Sure, your college may allow students to pay for tuition and fees with a credit card. But, like partying the night before a midterm, it’s probably not a good idea.

Paying for anything with plastic requires a plan to get rid of your balance fast. That keeps interest charges from piling up. Plus, many schools charge “convenience fees” that could cost more than the value of any rewards points or cash-back bonuses you’re hoping to get on your card.

Here’s what to weigh before using one type of credit to pursue another.

Convenience fees

Before brandishing your card, check if the school tacks on an extra charge, called a convenience fee, to accept payments made with plastic.

Colleges with convenience fees charge 2.75% of the total payment, on average, according to a survey of 410 institutions by the National Association of College and University Business Officers. That means if you pay $2,000 for tuition, your card will be charged $2,055. The bigger the payment, the more expensive that fee will be.

Eroding rewards

If your credit card offers cash back or travel rewards based on the amount you spend, the idea of charging your tuition bill might make “Free plane ticket” flash in front of your eyes. But do the math first.

On a 1.5% cash-back credit card, you’ll earn $30 in rewards on a $2,000 charge. A 2.75% convenience fee of $55 will more than cancel that out.
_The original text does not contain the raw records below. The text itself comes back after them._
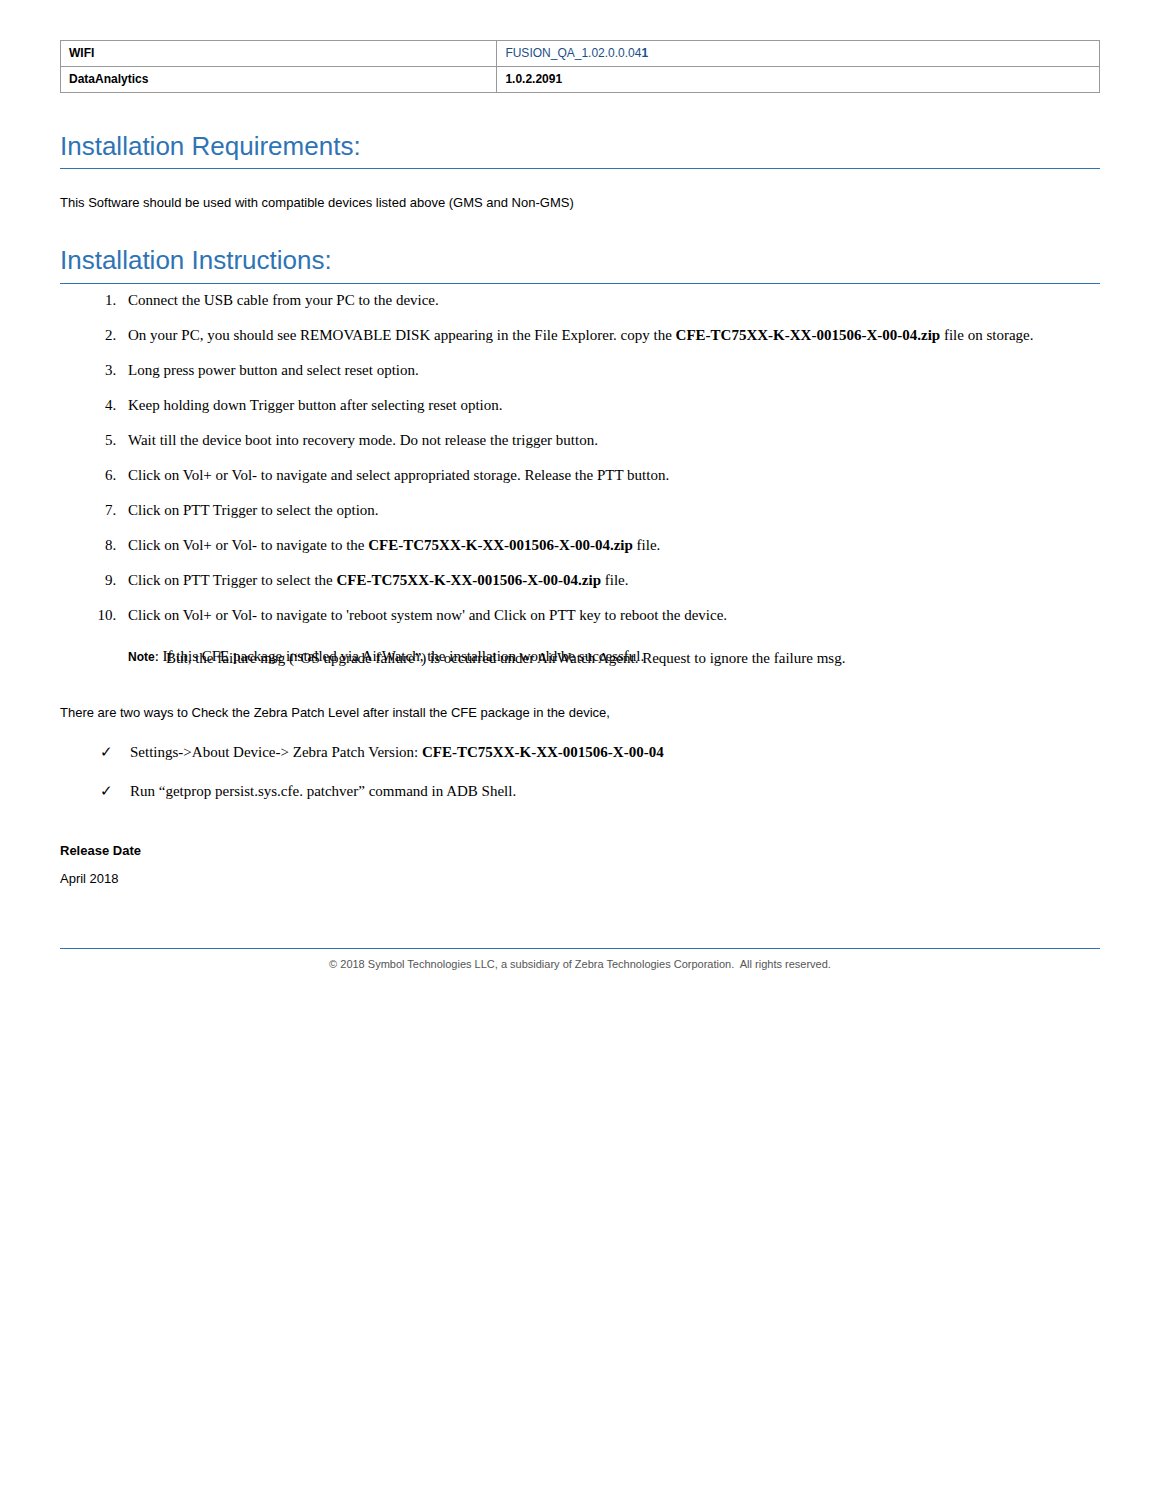| WIFI | FUSION_QA_1.02.0.0.04 1 |
| DataAnalytics | 1.0.2.2091 |
Installation Requirements:
This Software should be used with compatible devices listed above (GMS and Non-GMS)
Installation Instructions:
Connect the USB cable from your PC to the device.
On your PC, you should see REMOVABLE DISK appearing in the File Explorer. copy the CFE-TC75XX-K-XX-001506-X-00-04.zip file on storage.
Long press power button and select reset option.
Keep holding down Trigger button after selecting reset option.
Wait till the device boot into recovery mode. Do not release the trigger button.
Click on Vol+ or Vol- to navigate and select appropriated storage. Release the PTT button.
Click on PTT Trigger to select the option.
Click on Vol+ or Vol- to navigate to the CFE-TC75XX-K-XX-001506-X-00-04.zip file.
Click on PTT Trigger to select the CFE-TC75XX-K-XX-001506-X-00-04.zip file.
Click on Vol+ or Vol- to navigate to 'reboot system now' and Click on PTT key to reboot the device.
Note: If this CFE package installed via AirWatch, the installation would be successful. But, the failure msg (“OS upgrade failure”) is occurred under AirWatch Agent. Request to ignore the failure msg.
There are two ways to Check the Zebra Patch Level after install the CFE package in the device,
Settings->About Device-> Zebra Patch Version: CFE-TC75XX-K-XX-001506-X-00-04
Run “getprop persist.sys.cfe. patchver” command in ADB Shell.
Release Date
April 2018
© 2018 Symbol Technologies LLC, a subsidiary of Zebra Technologies Corporation. All rights reserved.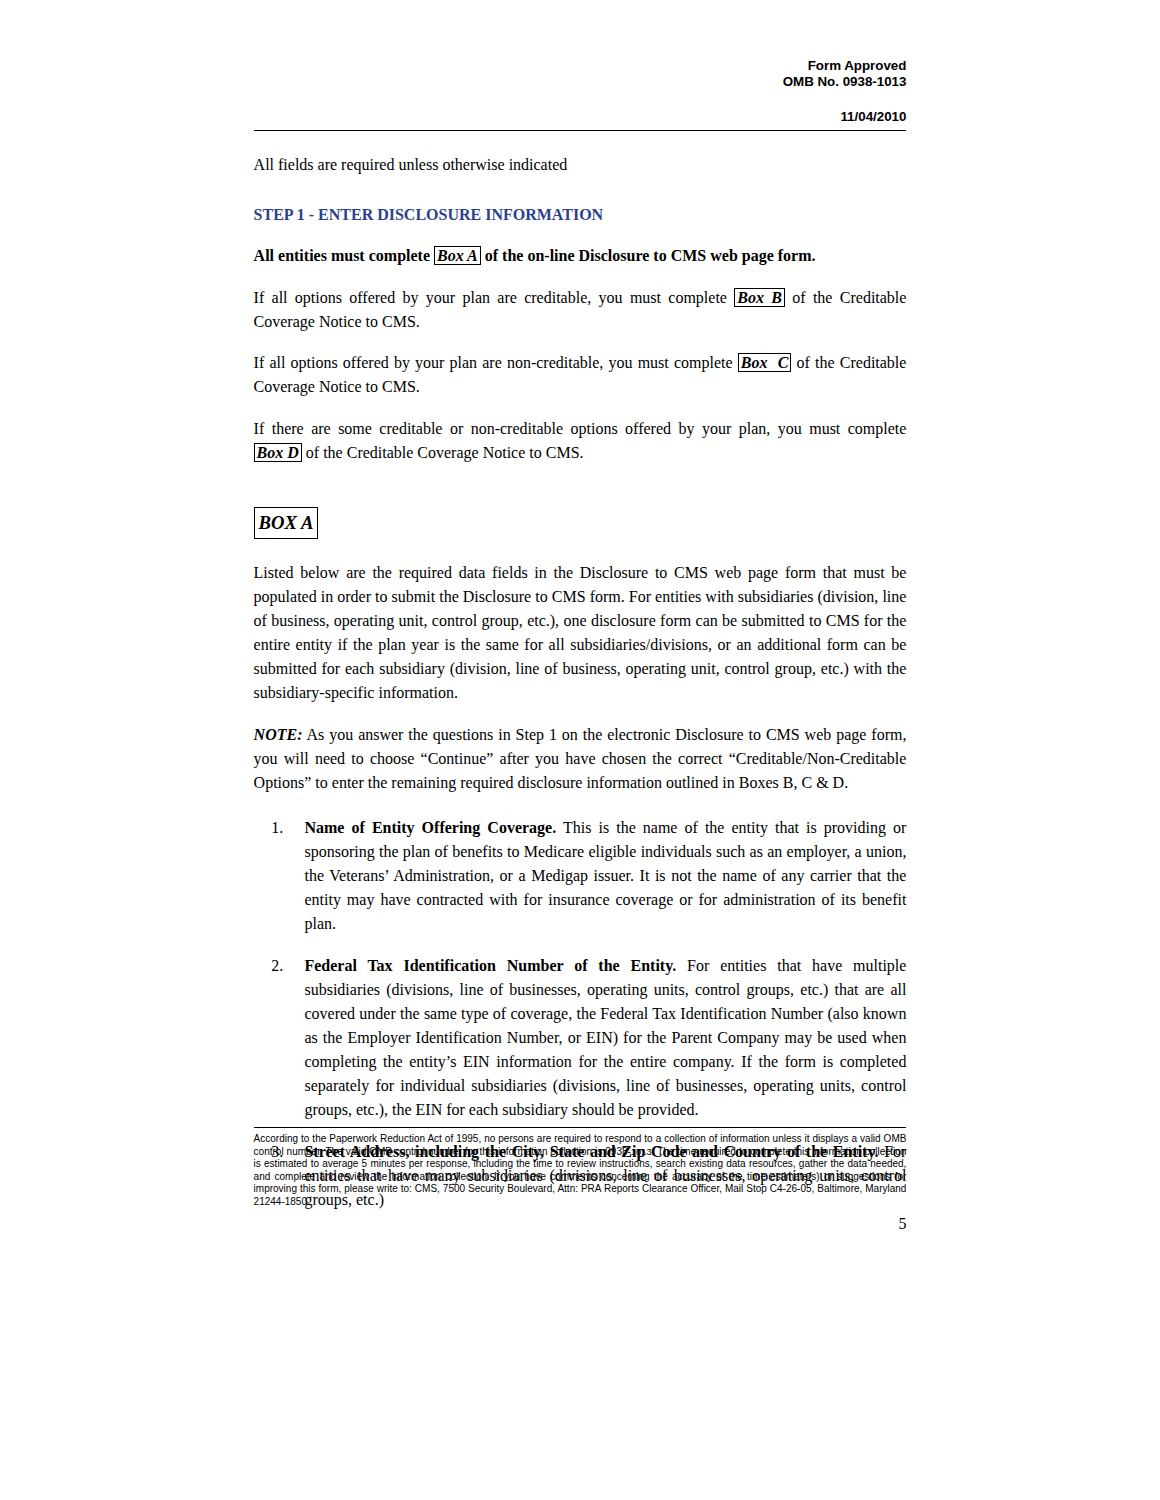Form Approved
OMB No. 0938-1013
11/04/2010
All fields are required unless otherwise indicated
STEP 1 - ENTER DISCLOSURE INFORMATION
All entities must complete Box A of the on-line Disclosure to CMS web page form.
If all options offered by your plan are creditable, you must complete Box B of the Creditable Coverage Notice to CMS.
If all options offered by your plan are non-creditable, you must complete Box C of the Creditable Coverage Notice to CMS.
If there are some creditable or non-creditable options offered by your plan, you must complete Box D of the Creditable Coverage Notice to CMS.
BOX A
Listed below are the required data fields in the Disclosure to CMS web page form that must be populated in order to submit the Disclosure to CMS form. For entities with subsidiaries (division, line of business, operating unit, control group, etc.), one disclosure form can be submitted to CMS for the entire entity if the plan year is the same for all subsidiaries/divisions, or an additional form can be submitted for each subsidiary (division, line of business, operating unit, control group, etc.) with the subsidiary-specific information.
NOTE: As you answer the questions in Step 1 on the electronic Disclosure to CMS web page form, you will need to choose “Continue” after you have chosen the correct “Creditable/Non-Creditable Options” to enter the remaining required disclosure information outlined in Boxes B, C & D.
Name of Entity Offering Coverage. This is the name of the entity that is providing or sponsoring the plan of benefits to Medicare eligible individuals such as an employer, a union, the Veterans’ Administration, or a Medigap issuer. It is not the name of any carrier that the entity may have contracted with for insurance coverage or for administration of its benefit plan.
Federal Tax Identification Number of the Entity. For entities that have multiple subsidiaries (divisions, line of businesses, operating units, control groups, etc.) that are all covered under the same type of coverage, the Federal Tax Identification Number (also known as the Employer Identification Number, or EIN) for the Parent Company may be used when completing the entity’s EIN information for the entire company. If the form is completed separately for individual subsidiaries (divisions, line of businesses, operating units, control groups, etc.), the EIN for each subsidiary should be provided.
Street Address, including the City, State and Zip Code and Country of the Entity. For entities that have many subsidiaries (divisions, line of businesses, operating units, control groups, etc.)
According to the Paperwork Reduction Act of 1995, no persons are required to respond to a collection of information unless it displays a valid OMB control number. The valid OMB control number for this information collection is 0938-1013. The time required to complete this information collection is estimated to average 5 minutes per response, including the time to review instructions, search existing data resources, gather the data needed, and complete and review the information collection. If you have comments concerning the accuracy of the time estimate(s) or suggestions for improving this form, please write to: CMS, 7500 Security Boulevard, Attn: PRA Reports Clearance Officer, Mail Stop C4-26-05, Baltimore, Maryland 21244-1850.
5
It’s more likely you’ll see savings if you recently got a credit card with a sign-up bonus — say, if your card offers $200 back after spending $1,000 in the first three months. But even then, if a convenience fee were applied, it would eat away at those rewards.

Interest charges

Community colleges are the type of school most likely to accept payment by credit card — and the least likely to charge a convenience fee — according to the National Association of College and University Business Officers survey. They’re also the least expensive, according to the College Board.

But even then, it’s not a good idea to pay with a credit card if you plan to carry that balance from month to month. Unless you have a card that doesn’t charge interest for an introductory period, carrying a balance could mean paying loads in interest charges. For instance, leaving a $2,055 balance on a card with an annual percentage rate of 17% will accrue about $29 in interest in the first month alone.
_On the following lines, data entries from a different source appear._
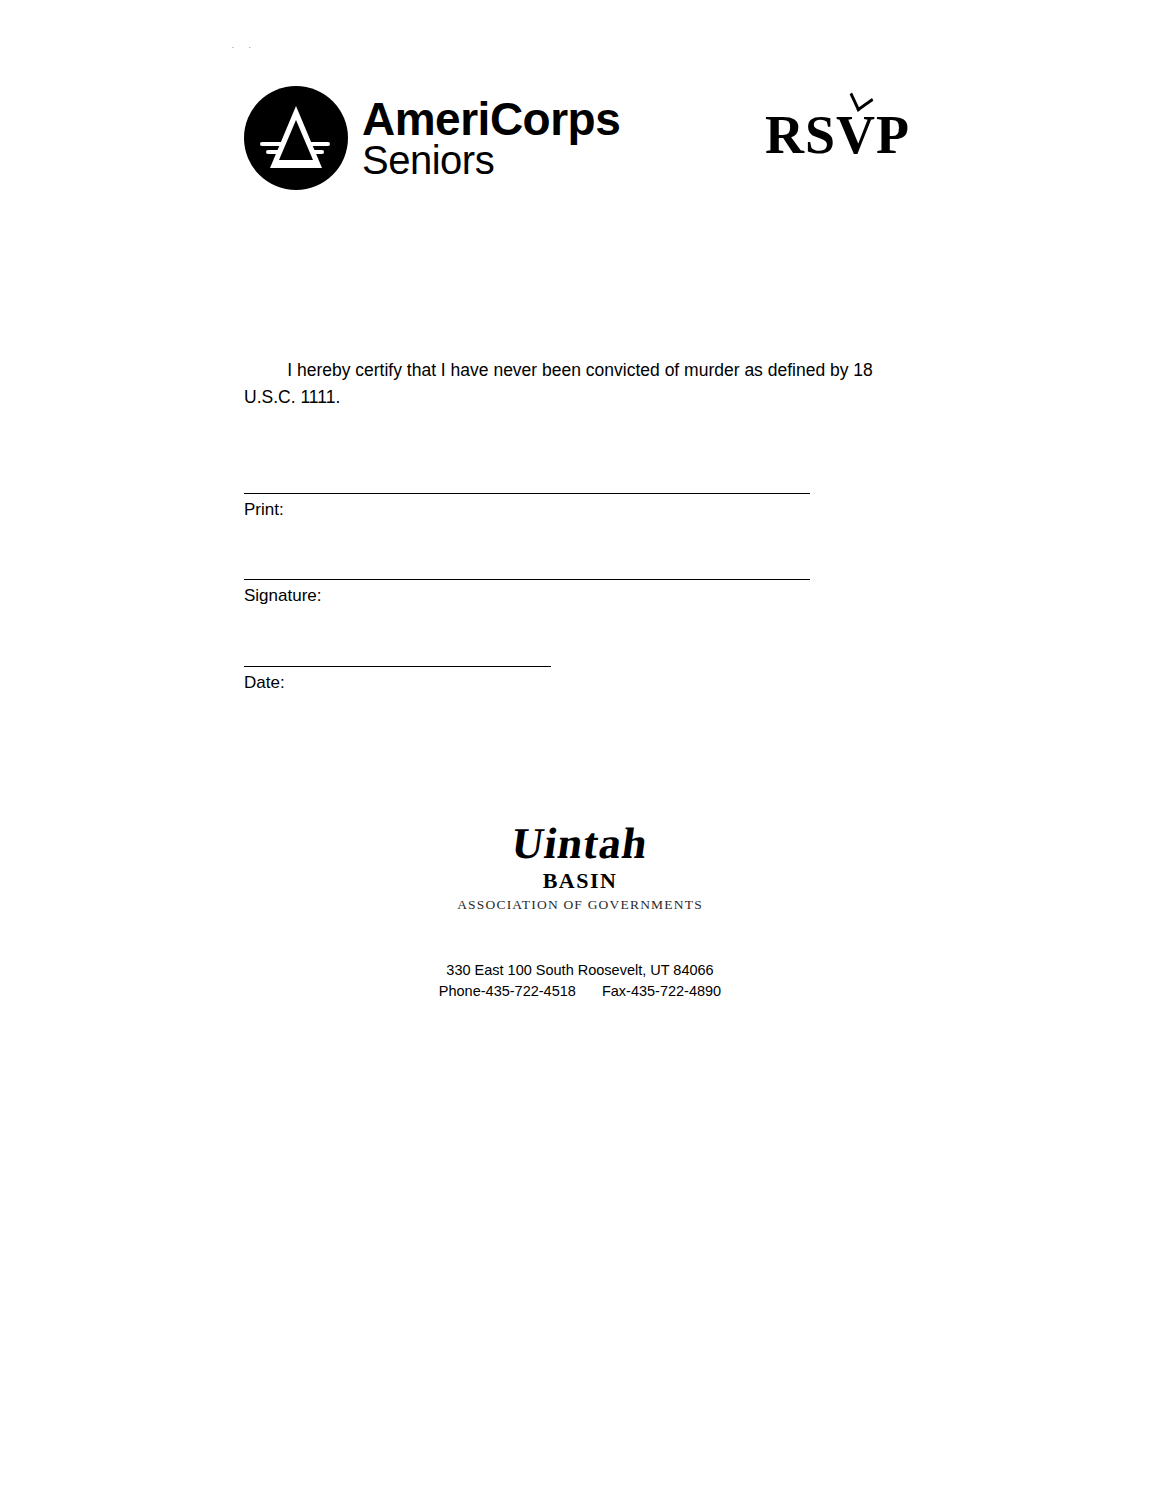. .
AmeriCorps
Seniors
RSVP
I hereby certify that I have never been convicted of murder as defined by 18 U.S.C. 1111.
Print:
Signature:
Date:
Uintah
BASIN
ASSOCIATION OF GOVERNMENTS
330 East 100 South Roosevelt, UT 84066
Phone-435-722-4518 Fax-435-722-4890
Other financial aid options

Know that you don’t have to pay for school out of pocket.

Fill out the Free Application for Federal Student Aid, known as the FAFSA, to qualify for federal grants you don’t have to pay back. Students with financial need can get a Pell Grant, for instance, of up to $6,095 for the year. The amount you’ll receive depends on your income, school costs and whether you’ll attend full- or part-time.
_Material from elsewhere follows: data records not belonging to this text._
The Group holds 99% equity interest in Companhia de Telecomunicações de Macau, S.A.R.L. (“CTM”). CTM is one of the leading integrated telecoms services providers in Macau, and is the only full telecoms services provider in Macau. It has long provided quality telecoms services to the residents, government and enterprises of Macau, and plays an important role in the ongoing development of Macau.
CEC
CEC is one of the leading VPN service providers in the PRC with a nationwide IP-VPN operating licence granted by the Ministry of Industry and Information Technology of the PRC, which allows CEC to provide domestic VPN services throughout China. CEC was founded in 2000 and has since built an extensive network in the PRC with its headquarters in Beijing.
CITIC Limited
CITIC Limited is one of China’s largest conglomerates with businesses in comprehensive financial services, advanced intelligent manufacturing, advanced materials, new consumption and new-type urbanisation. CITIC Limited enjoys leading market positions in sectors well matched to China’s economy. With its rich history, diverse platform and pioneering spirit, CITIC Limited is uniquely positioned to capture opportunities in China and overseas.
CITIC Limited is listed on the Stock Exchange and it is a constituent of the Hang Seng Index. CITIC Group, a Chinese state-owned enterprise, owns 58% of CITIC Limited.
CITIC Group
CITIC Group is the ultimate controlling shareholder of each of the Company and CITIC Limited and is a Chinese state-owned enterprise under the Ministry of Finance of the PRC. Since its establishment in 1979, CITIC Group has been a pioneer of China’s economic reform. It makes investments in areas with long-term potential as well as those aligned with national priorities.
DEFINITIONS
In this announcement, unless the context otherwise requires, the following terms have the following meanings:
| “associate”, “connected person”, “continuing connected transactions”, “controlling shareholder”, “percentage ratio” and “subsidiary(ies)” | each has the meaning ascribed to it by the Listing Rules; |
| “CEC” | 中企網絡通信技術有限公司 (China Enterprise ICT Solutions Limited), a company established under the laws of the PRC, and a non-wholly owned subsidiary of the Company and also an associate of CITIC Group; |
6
The FAFSA also makes you eligible for federal student loans, whose interest rates — 5.05% for undergrads in 2018-19 — are generally lower than the rates on credit cards. Check into scholarships, too, and ask about getting tuition reimbursement from your company if you’ll work while studying.

Unless you have a plan to get rid of your balance fast — and you’ve already exhausted every other financial aid option — paying for college on credit doesn’t make the grade.